Las parteras del Éxodo pueden enseñarnos mucho sobre cómo temer a Dios más que al rey.

Paintings from Exodus.
Christianity Today April 30, 2026
Wikimedia Commons / Ediciones de CT

A juzgar por el discurso público actual, uno podría pensar que la Biblia solo aborda temas políticos una vez, en Romanos 13. «Todos deben someterse a las autoridades públicas, pues no hay autoridad que Dios no haya dispuesto», escribió el apóstol Pablo (v. 1). Pero, ¿debemos entender esto como el único modelo de testimonio político cristiano? ¿Es la instrucción de Pablo un mandato universal para los creyentes, incluso en situaciones en las que los gobernantes terrenales realmente infunden terror a «los que hacen lo bueno» (v. 3)?

Pedro parece apoyar este enfoque cuando dice: «Sométanse por causa del Señor a toda autoridad humana. […] respeten al rey» (1 Pedro 2:13–17). No obstante, continúa su explicación enfatizando que debemos estar dispuestos a soportar nosotros mismos el sufrimiento injusto. Pero infligir injusticia a otros es otra cuestión totalmente distinta.

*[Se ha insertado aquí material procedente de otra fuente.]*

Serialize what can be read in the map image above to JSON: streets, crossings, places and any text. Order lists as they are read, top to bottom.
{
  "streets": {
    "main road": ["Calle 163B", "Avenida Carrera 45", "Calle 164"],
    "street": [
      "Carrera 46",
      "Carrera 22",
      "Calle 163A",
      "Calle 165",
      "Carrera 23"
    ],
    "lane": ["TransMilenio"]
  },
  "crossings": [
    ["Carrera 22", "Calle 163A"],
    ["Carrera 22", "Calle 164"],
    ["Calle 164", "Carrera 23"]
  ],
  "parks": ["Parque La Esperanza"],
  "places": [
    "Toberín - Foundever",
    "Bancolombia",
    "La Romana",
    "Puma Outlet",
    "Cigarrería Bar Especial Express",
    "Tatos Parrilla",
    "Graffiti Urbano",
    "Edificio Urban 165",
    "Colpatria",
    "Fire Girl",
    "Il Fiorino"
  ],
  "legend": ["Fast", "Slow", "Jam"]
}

Una de mis heroínas es Corrie ten Boom, una mujer holandesa que se resistió al régimen nazi al esconder a muchos judíos en su casa y falsificando cartillas de racionamiento para alimentarlos. Leí su libro de memorias, El refugio secreto, varias veces mientras crecía. Mantener a salvo a los judíos requería un engaño diario: se trataba de una desobediencia flagrante a las autoridades gobernantes. Su decisión de resistirse al régimen le valió ser capturada y encarcelada en un campo de concentración, donde sufrió mucho. Pero, gracias a Dios, sobrevivió a la guerra y pasó a escribir y hablar sobre el poder de perdonar a sus enemigos.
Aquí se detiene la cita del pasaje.